*What the exercise asks*: Copy out, from the data, each line containing the string "connector".
◇ ◇ ◇ ◇ ◇ ◇ ◇
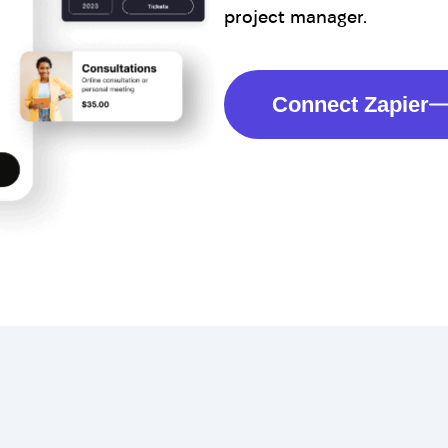
project manager.
Connect Zapier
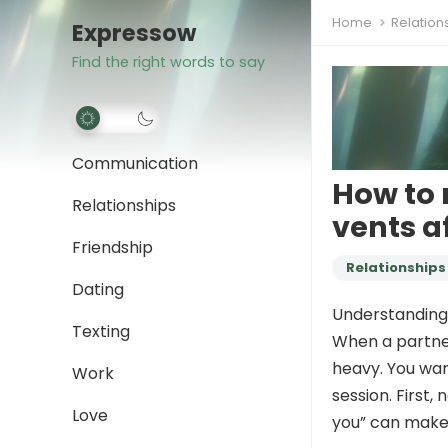
Home
Relation
Expressow
Find the right words to say
Communication
How to 
Relationships
vents af
Friendship
Relationships
Dating
Understanding 
Texting
When a partner
heavy. You wan
Work
session. First,
Love
you” can make 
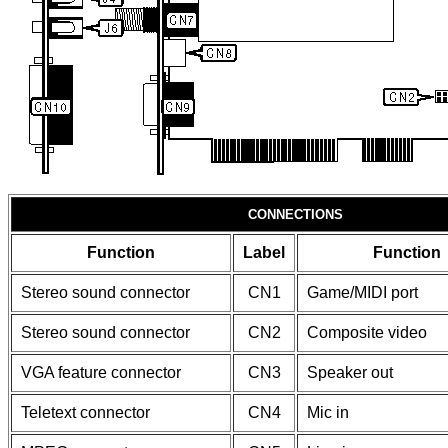
CONNECTIONS
Function
Label
Function
Stereo sound connector
CN1
Game/MIDI port
Stereo sound connector
CN2
Composite video
VGA feature connector
CN3
Speaker out
Teletext connector
CN4
Mic in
◇ ◇ ◇ ◇ ◇ ◇ ◇
*Output for this task*:
Stereo sound connector
Stereo sound connector
VGA feature connector
Teletext connector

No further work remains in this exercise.